Unlike reverse osmosis, this water purification helps to remove water hardness to a certain extent. It ensures that you always receive pure water that is free of additives.
How is Distillation Used?
Distilled water is used in residential settings for drinking and in specific equipment that mineral deposits may damage. You can use it in steam mops, electric iron, and also in automotive cooling systems.
In commercial settings, distilled water is used in low-volume humidifiers and lead-acid batteries.
What is the Best Water Distiller?
Choosing the best water distiller for your water distiller can be challenging since there are plenty of options to consider. How about trying out the water distiller included herein?
Megahome Countertop Water Distiller
The Megahome water distiller is UL approved for safety and features a full 304 stainless steel construction. It distills a gallon of water every 5.5 hours at 212 degrees F, the proper temperature for removing toxins. Check Latest Price on Amazon
The distiller comes with 6 quality activated charcoal filters that capture and remove VOCs during the distillation process. It is easy to use and features an auto-shutoff for safe overnight distilling.
It also comes with a one-year warranty.
Similarities of Reverse Osmosis and Distillation
The two processes provide clean and healthy drinking water. Either method offers extensive water contaminants removal and cleans water production.

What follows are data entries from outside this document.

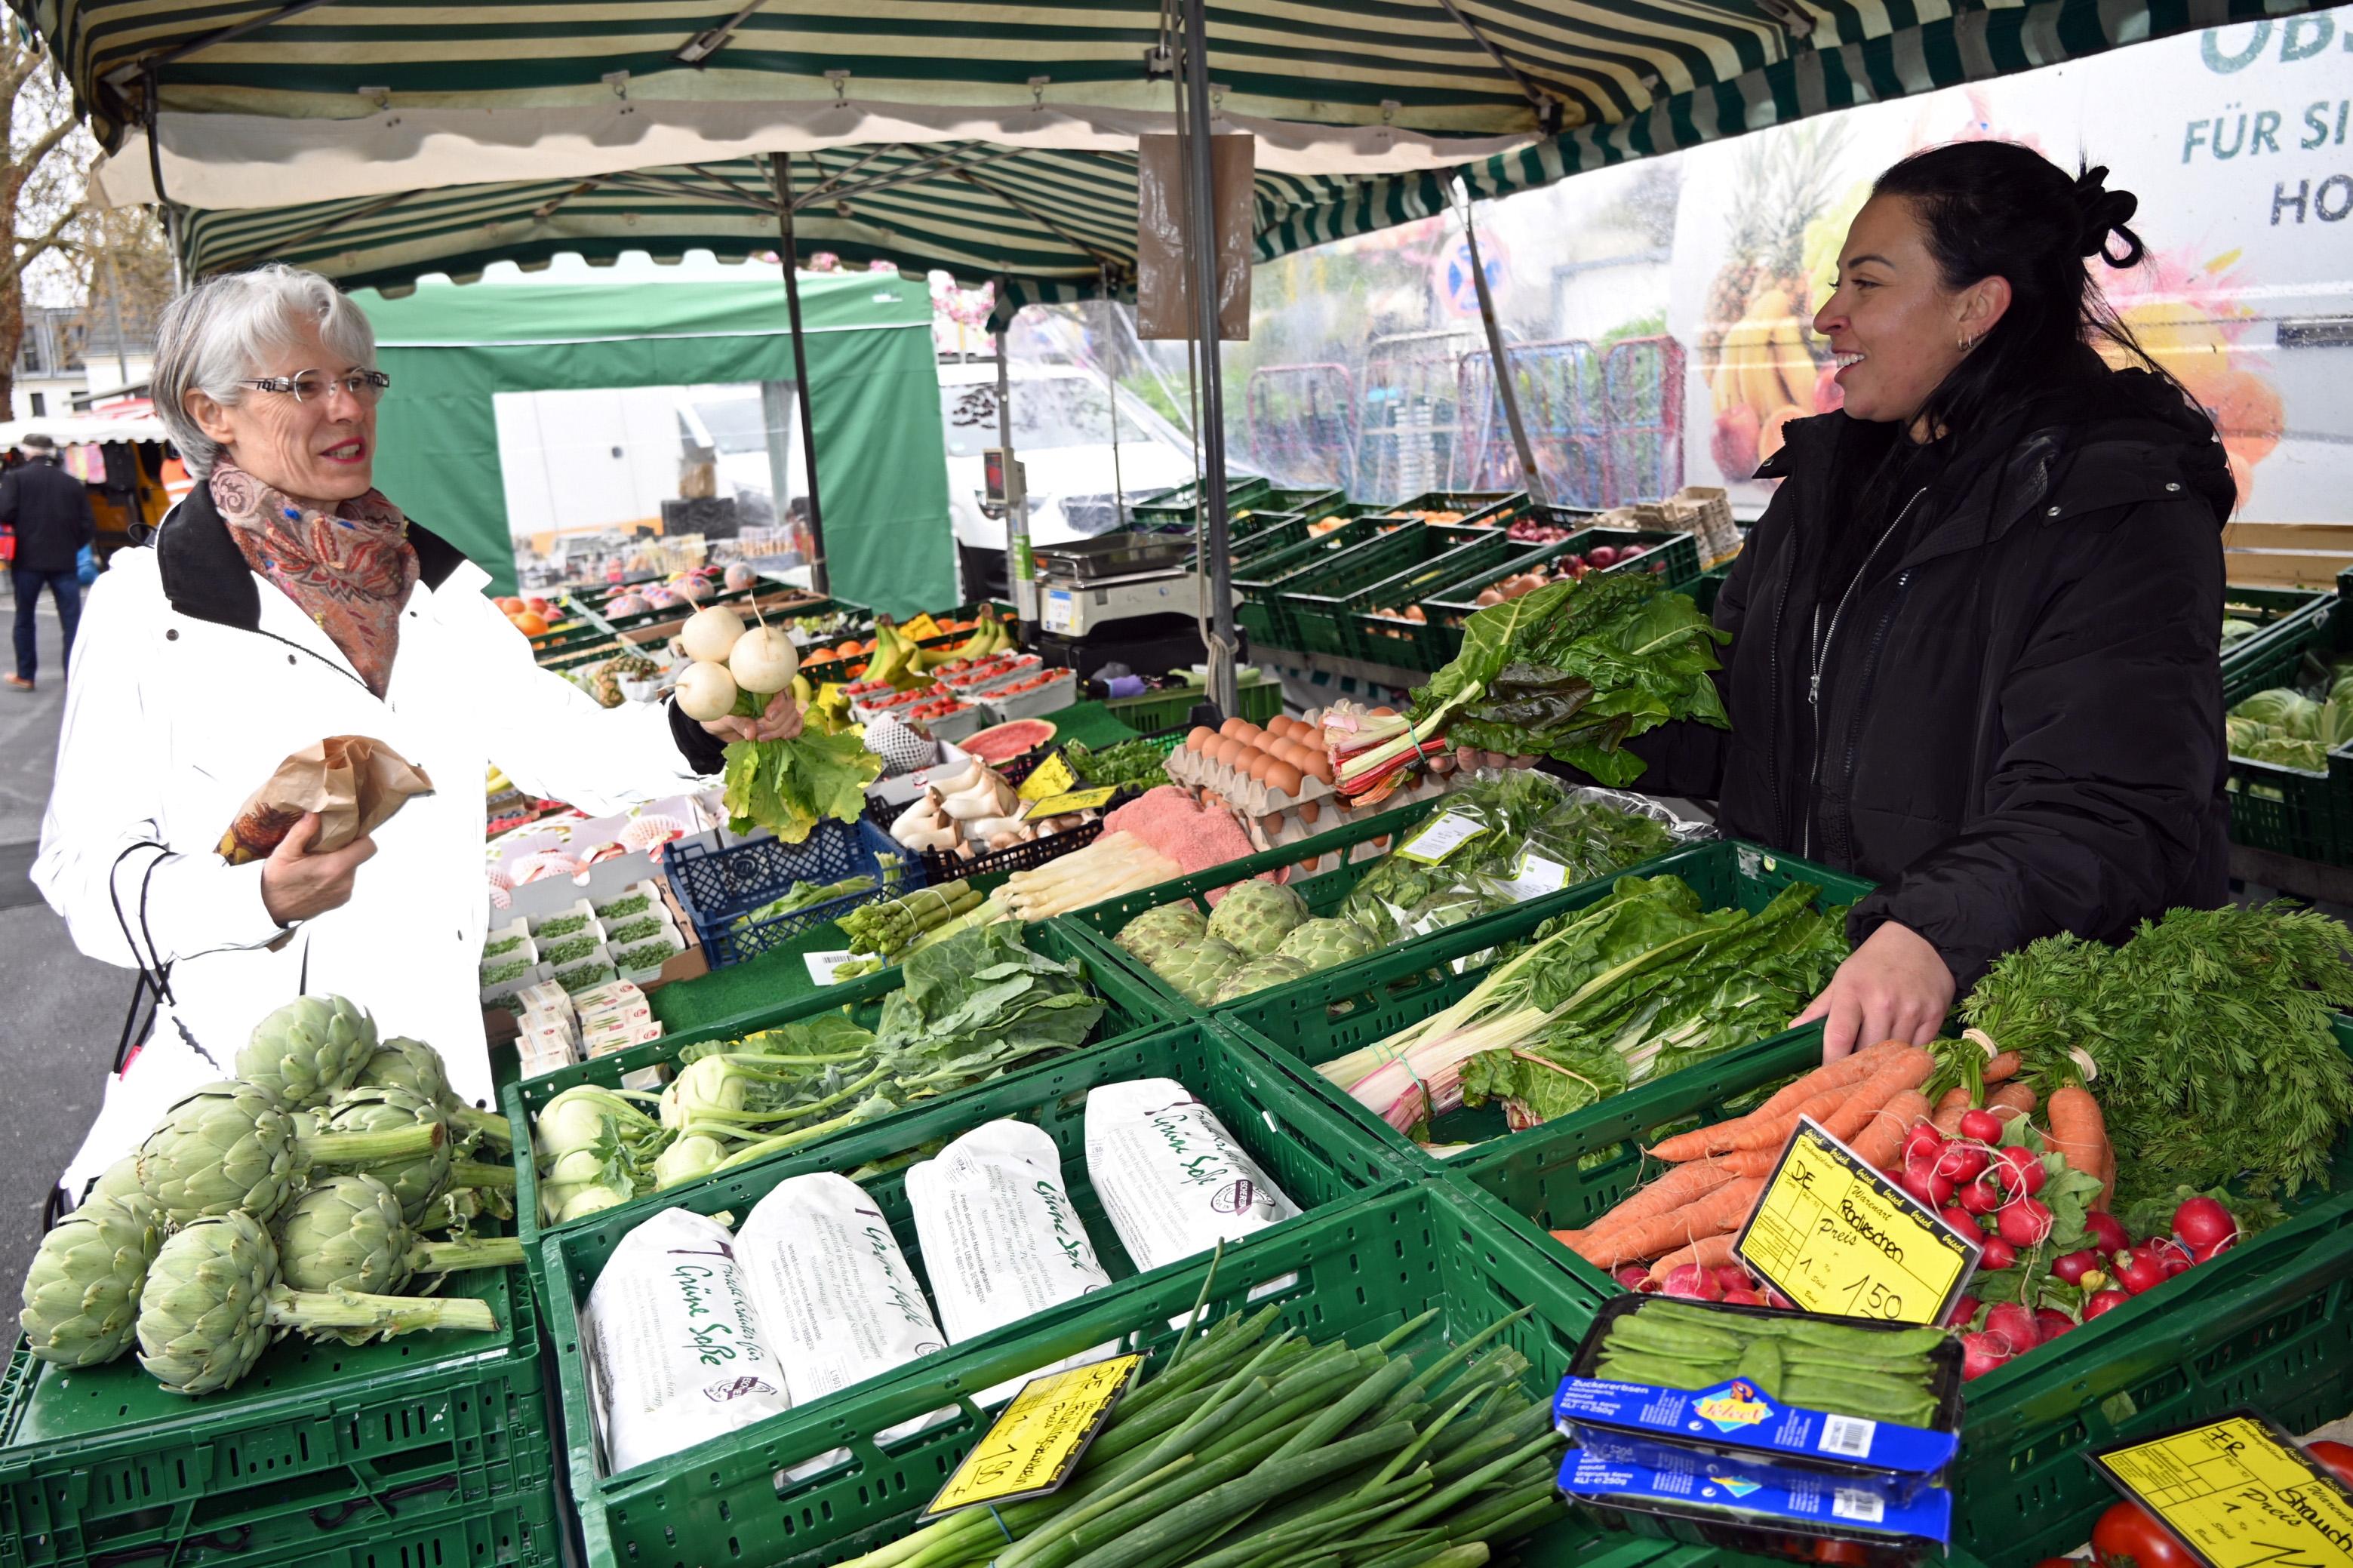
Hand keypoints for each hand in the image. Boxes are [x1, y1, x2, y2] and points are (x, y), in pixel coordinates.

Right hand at [259, 812, 376, 924]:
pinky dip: (336, 875)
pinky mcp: (341, 900)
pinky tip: (317, 874)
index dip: (361, 837)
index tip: (346, 831)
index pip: (368, 847)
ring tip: (318, 858)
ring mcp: (345, 893)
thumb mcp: (283, 854)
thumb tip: (315, 813)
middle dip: (346, 847)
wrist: (272, 914)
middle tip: (326, 842)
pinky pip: (346, 881)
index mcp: (335, 867)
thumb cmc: (276, 883)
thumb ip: (301, 832)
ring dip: (340, 861)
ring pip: (352, 868)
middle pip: (359, 856)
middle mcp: (346, 881)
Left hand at [699, 690, 802, 743]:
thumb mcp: (726, 718)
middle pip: (788, 705)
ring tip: (761, 738)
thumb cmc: (721, 716)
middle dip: (775, 722)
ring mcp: (779, 708)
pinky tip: (784, 737)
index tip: (768, 716)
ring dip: (780, 729)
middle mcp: (772, 695)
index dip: (778, 703)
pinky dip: (793, 730)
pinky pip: (796, 723)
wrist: (719, 729)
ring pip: (792, 715)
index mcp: (759, 686)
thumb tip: (751, 733)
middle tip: (758, 732)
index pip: (780, 688)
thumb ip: (739, 723)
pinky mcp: (783, 721)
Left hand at [1791, 920, 1955, 1060]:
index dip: (1831, 1063)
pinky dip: (1907, 1055)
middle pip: (1867, 1051)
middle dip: (1858, 1066)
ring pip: (1893, 1054)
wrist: (1919, 940)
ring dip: (1883, 1063)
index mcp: (1853, 990)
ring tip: (1875, 1065)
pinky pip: (1918, 1049)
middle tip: (1852, 1075)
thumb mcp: (1842, 978)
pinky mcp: (1935, 1015)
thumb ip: (1819, 1009)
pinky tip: (1900, 1052)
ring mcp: (1911, 1009)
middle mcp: (1882, 1001)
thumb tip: (1793, 1031)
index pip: (1839, 1037)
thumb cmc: (1873, 963)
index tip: (1828, 1078)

The 2 water purification methods produce water ideal for water plants since they have a pH near 7.0. Both are also not ideal for aquariums as pure water can cause salts in the fish to diffuse to the water.
Both systems give you a lower level of control over the impurities to remove out of the water. As a result, the good, the bad, and the necessary are all removed.
In terms of health, RO and distillation methods are both excellent. Drinking RO water or distilled water eliminates the need for bottled water since you’ll have access to a safe and clean drinking water supply in your home.
So, Can I Use RO Water in Place of Distilled Water?
The answer to this question depends on what you need and how you’ll be using the water. Sometimes, you can use RO water in place of distilled and vice versa. The similarities listed above are proof of this.
It would help if you kept in mind that although reverse osmosis and distillation processes work differently, their functions are pretty similar. They have their separate pros and cons, and should you feel that one method will benefit you more than the other, go for it.
As you can see, reverse osmosis and distillation feature distinct advantages and disadvantages. They are designed to remove almost the same range of impurities, including VOCs(1), natural elements, microorganisms, chemical substances, and copper. There isn’t one that is superior to the other.
And depending on your needs and purposes, you can reverse osmosis water in place of distilled water.